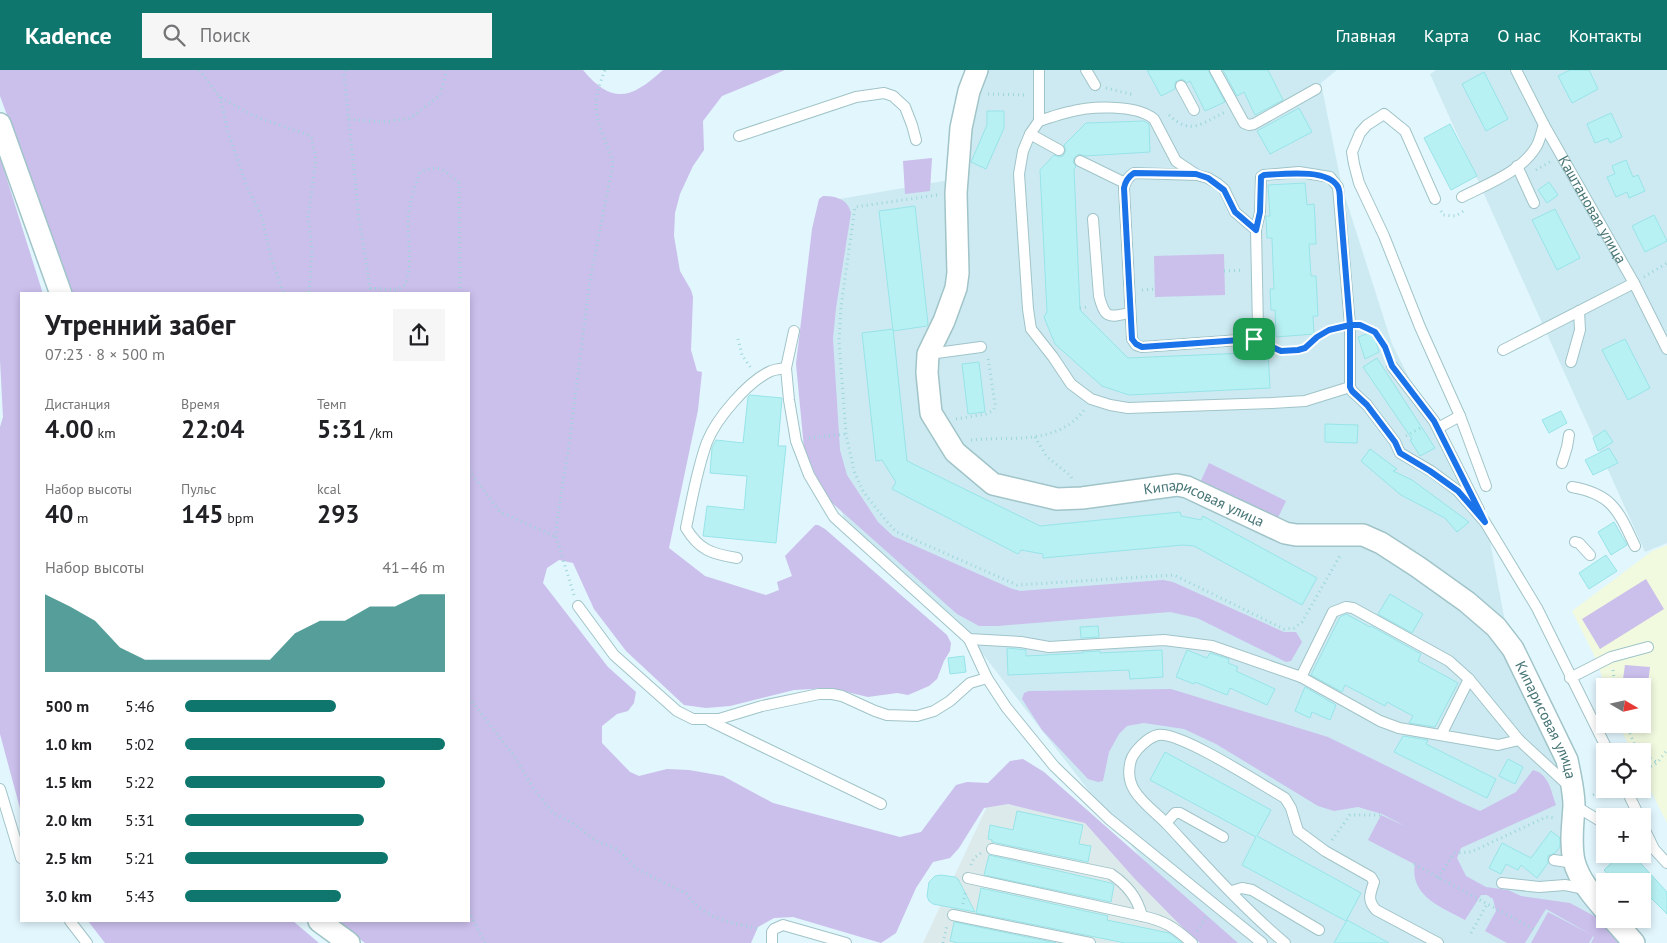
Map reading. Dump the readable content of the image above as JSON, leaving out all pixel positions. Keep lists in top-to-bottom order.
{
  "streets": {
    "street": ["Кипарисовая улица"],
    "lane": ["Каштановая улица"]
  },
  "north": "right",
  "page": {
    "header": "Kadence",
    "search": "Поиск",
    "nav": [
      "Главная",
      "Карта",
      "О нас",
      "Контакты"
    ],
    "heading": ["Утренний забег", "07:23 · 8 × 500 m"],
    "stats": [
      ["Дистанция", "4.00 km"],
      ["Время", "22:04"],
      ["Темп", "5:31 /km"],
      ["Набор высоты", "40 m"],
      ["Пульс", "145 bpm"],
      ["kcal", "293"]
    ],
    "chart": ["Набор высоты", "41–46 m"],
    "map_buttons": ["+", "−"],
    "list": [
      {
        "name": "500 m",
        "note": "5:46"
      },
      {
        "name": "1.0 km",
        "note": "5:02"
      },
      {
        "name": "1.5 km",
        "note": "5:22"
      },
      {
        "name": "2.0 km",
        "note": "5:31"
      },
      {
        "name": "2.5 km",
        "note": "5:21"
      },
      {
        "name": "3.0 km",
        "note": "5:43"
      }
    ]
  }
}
--------
* Task to complete
Each line of the material is to be output exactly. Images are not part of the expected output.

* Task answer
Map reading. Dump the readable content of the image above as JSON, leaving out all pixel positions. Keep lists in top-to-bottom order.
{
  "streets": {
    "street": ["Кипарисовая улица"],
    "lane": ["Каштановая улица"]
  },
  "north": "right",
  "page": {
    "header": "Kadence",
    "search": "Поиск",
    "nav": [
      "Главная",
      "Карта",
      "О нас",
      "Контакты"
    ],
    "heading": ["Утренний забег", "07:23 · 8 × 500 m"],
    "stats": [
      ["Дистанция", "4.00 km"],
      ["Время", "22:04"],
      ["Темп", "5:31 /km"],
      ["Набор высоты", "40 m"],
      ["Пульс", "145 bpm"],
      ["kcal", "293"]
    ],
    "chart": ["Набор высоты", "41–46 m"],
    "map_buttons": ["+", "−"],
    "list": [
      {
        "name": "500 m",
        "note": "5:46"
      },
      {
        "name": "1.0 km",
        "note": "5:02"
      },
      {
        "name": "1.5 km",
        "note": "5:22"
      },
      {
        "name": "2.0 km",
        "note": "5:31"
      },
      {
        "name": "2.5 km",
        "note": "5:21"
      },
      {
        "name": "3.0 km",
        "note": "5:43"
      }
    ]
  }
}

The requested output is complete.